Dans ce magnifique parcours, on oublierait Adam Granduciel. Il n’est pas le catalyseur, la voix par laquelle le talent de Vile nous est arrivée aux oreilles. Il aurait été trop facile d’enterrer The War On Drugs une fois Kurt Vile parti vers de nouveaux horizons. The War On Drugs ne reposait même pas sur un équilibre entre les deux membres. The War On Drugs, c’est l’œuvre de Granduciel, son joyau, c’est la came qu’il a faite pousser lui-même sur son balcon de Philadelphie. La ville de la fraternité, comme par hasard. Kurt Vile le dit, The War On Drugs, c’est le groupe d’Adam, son meilleur pote. Adam a joué un peu pour Kurt, alors Kurt lui a rendu la pareille. Un album sort, et nous voilà à notre confusion initiale. Rien de ce que vous entendez dans Wagonwheel Blues n’est dû à Kurt Vile. Il faut se rendre à l’évidence, on est face à deux enfants terribles du rock indépendant US. Ce ne sont pas les frères Gallagher, non, ils ne se battent pas, ils s’aiguillent. Et ainsi, Vile et Granduciel ont trouvé la fibre, le son, l’atmosphère qui rafraichiraient l’indé à grand coup de volutes de fumée, de voile devant les mots et d’envolées acides.

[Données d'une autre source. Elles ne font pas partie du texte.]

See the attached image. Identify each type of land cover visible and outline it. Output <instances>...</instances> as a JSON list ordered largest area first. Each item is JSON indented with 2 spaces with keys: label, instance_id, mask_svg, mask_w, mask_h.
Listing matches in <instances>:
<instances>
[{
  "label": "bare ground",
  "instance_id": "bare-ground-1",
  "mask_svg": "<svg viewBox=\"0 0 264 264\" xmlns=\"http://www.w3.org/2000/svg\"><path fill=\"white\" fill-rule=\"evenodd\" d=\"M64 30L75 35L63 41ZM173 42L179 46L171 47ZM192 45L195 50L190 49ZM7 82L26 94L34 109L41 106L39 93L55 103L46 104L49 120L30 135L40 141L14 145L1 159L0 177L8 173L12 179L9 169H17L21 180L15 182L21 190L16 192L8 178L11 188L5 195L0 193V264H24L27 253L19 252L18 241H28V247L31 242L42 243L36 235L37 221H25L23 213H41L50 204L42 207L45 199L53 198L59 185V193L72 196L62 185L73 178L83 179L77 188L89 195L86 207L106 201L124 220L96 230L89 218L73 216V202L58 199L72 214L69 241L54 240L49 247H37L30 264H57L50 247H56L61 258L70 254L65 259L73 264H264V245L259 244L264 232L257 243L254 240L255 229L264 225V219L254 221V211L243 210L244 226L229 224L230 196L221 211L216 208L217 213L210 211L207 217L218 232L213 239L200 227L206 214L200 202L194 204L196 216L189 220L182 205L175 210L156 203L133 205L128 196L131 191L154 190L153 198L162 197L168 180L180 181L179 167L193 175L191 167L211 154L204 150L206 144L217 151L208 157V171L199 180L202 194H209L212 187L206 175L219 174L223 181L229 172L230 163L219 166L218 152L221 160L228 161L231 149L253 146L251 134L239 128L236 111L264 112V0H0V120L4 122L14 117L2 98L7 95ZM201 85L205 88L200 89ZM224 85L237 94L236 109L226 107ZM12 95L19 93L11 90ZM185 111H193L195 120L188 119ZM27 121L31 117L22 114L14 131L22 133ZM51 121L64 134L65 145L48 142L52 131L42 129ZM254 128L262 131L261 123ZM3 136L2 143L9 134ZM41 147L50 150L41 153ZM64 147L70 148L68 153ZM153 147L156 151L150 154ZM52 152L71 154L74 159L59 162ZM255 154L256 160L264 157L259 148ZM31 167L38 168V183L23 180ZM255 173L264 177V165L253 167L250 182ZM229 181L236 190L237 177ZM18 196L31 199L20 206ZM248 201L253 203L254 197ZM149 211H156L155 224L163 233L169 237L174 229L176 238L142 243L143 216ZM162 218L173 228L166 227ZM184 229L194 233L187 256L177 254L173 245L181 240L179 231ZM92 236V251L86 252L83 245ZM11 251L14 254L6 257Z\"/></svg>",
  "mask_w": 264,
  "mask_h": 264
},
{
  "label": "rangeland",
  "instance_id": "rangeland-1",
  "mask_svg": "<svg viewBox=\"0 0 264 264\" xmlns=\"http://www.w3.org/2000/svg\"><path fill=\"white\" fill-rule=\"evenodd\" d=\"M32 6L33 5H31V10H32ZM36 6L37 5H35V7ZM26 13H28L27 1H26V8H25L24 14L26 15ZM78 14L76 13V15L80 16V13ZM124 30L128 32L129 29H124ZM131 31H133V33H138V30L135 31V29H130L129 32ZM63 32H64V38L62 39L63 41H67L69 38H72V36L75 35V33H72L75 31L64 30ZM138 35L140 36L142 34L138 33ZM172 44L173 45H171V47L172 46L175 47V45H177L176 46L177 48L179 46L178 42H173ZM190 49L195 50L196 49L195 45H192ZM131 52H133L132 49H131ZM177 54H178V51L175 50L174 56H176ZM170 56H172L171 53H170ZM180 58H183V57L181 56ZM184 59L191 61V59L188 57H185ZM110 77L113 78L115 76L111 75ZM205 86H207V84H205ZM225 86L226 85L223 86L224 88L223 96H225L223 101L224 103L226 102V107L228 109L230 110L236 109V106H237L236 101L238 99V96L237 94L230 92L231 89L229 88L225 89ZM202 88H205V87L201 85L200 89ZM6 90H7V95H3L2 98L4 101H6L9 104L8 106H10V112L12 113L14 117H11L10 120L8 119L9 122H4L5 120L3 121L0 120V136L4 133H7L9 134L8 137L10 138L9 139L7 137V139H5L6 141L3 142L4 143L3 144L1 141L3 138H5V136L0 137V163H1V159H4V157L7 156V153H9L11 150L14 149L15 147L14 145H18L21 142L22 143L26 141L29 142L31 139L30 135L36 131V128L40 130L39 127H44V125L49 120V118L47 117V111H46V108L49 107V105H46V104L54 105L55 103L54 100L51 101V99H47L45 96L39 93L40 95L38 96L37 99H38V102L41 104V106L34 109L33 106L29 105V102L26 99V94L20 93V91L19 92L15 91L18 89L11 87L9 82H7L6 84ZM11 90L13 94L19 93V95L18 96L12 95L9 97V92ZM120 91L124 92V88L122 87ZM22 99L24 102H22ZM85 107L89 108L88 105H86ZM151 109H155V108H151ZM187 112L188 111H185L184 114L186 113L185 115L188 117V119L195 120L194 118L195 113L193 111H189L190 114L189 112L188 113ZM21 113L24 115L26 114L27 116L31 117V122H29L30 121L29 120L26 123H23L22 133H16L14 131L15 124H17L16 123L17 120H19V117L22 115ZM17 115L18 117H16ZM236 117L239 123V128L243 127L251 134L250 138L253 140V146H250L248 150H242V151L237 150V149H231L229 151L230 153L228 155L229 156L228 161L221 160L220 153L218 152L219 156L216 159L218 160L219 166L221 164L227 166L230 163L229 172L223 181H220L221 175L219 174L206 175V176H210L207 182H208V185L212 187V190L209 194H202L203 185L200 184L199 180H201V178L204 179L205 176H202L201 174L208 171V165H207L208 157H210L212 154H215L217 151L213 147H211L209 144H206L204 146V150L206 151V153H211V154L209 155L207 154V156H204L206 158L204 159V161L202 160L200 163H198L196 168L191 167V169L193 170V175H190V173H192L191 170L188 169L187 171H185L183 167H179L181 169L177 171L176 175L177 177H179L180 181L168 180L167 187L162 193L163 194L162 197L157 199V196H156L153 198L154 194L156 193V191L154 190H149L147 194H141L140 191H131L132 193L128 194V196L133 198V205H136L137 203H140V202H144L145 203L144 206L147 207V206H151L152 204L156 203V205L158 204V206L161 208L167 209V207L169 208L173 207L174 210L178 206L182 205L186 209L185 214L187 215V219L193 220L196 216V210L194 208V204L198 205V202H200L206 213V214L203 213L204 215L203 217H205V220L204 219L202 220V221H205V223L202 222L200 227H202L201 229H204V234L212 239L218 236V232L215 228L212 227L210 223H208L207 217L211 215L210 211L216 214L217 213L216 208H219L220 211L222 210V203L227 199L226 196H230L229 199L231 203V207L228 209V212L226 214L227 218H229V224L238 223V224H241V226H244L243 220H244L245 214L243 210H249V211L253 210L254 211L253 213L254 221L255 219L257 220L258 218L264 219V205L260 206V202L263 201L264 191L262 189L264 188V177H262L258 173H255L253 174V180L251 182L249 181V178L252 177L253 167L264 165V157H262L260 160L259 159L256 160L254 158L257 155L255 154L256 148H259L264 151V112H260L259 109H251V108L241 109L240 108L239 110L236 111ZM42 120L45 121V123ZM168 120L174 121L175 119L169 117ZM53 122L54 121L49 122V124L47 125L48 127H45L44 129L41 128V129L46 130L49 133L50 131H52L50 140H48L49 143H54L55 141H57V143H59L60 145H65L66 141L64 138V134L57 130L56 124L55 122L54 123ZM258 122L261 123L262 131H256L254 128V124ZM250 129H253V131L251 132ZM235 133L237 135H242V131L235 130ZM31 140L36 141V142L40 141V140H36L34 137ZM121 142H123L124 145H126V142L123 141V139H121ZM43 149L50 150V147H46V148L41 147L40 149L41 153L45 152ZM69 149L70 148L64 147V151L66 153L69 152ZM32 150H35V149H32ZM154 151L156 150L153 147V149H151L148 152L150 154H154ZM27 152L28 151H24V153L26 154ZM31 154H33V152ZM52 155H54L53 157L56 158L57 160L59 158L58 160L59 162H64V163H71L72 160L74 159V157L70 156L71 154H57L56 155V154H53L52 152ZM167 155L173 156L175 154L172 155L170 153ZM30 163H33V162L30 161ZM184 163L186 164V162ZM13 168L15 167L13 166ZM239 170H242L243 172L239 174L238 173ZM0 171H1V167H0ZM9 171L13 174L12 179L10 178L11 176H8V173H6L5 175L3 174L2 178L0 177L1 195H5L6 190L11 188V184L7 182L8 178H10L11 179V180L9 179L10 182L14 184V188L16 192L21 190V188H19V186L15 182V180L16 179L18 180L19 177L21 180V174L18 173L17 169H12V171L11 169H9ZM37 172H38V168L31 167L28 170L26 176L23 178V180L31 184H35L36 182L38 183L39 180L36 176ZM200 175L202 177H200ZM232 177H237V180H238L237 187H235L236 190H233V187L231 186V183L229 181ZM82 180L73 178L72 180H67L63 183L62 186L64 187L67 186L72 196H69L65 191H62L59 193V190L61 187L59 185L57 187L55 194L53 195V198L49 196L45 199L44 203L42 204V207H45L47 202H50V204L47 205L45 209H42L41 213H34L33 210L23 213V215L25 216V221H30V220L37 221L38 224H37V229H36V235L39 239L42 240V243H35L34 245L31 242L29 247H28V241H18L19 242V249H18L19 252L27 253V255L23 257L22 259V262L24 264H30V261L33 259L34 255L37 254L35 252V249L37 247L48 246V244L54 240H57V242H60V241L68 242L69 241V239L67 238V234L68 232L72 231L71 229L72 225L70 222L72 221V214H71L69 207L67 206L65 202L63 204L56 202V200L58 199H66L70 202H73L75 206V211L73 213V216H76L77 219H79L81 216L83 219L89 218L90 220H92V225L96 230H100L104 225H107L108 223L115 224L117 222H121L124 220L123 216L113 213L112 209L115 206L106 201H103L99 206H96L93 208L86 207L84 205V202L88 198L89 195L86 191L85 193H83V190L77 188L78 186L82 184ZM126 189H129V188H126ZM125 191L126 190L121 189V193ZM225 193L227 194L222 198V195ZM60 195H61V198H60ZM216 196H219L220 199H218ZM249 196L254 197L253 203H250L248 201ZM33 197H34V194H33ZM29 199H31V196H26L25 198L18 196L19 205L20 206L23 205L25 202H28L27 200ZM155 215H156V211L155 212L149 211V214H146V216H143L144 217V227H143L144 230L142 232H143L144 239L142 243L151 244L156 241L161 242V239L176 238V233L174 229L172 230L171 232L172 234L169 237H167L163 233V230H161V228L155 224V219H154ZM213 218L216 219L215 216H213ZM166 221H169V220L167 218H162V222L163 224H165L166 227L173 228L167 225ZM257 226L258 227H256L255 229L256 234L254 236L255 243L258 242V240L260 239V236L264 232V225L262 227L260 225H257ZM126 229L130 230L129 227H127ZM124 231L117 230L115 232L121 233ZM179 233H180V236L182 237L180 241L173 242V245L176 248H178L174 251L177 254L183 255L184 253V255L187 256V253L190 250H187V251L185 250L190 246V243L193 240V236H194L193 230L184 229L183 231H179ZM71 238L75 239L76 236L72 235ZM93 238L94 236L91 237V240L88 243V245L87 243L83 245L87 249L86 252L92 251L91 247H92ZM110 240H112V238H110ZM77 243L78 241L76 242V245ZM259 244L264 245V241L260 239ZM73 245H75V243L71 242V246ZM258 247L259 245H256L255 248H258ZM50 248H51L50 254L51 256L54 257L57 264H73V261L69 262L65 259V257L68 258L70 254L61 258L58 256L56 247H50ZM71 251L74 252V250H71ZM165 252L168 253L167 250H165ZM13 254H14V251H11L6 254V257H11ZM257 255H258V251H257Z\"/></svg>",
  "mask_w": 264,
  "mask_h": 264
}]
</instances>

Alors on se retrouve, comme ça, devant le dernier album d’Adam Granduciel. Sans Kurt Vile, mais avec cette langueur charnelle, cette force toute en retenue, qui déboule sans à-coups. On se retrouve à écouter la suite logique de Wagonwheel Blues, on se retrouve à entendre exactement ce qu’on attendait de The War On Drugs. La fougue a laissé sa place à une fausse lassitude inébranlable.

The War On Drugs sort Slave Ambient chez Secretly Canadian, cette année. Pas d’émois comme “Arms Like Boulders“, mais une évidence : il faudra compter avec Adam Granduciel, maintenant.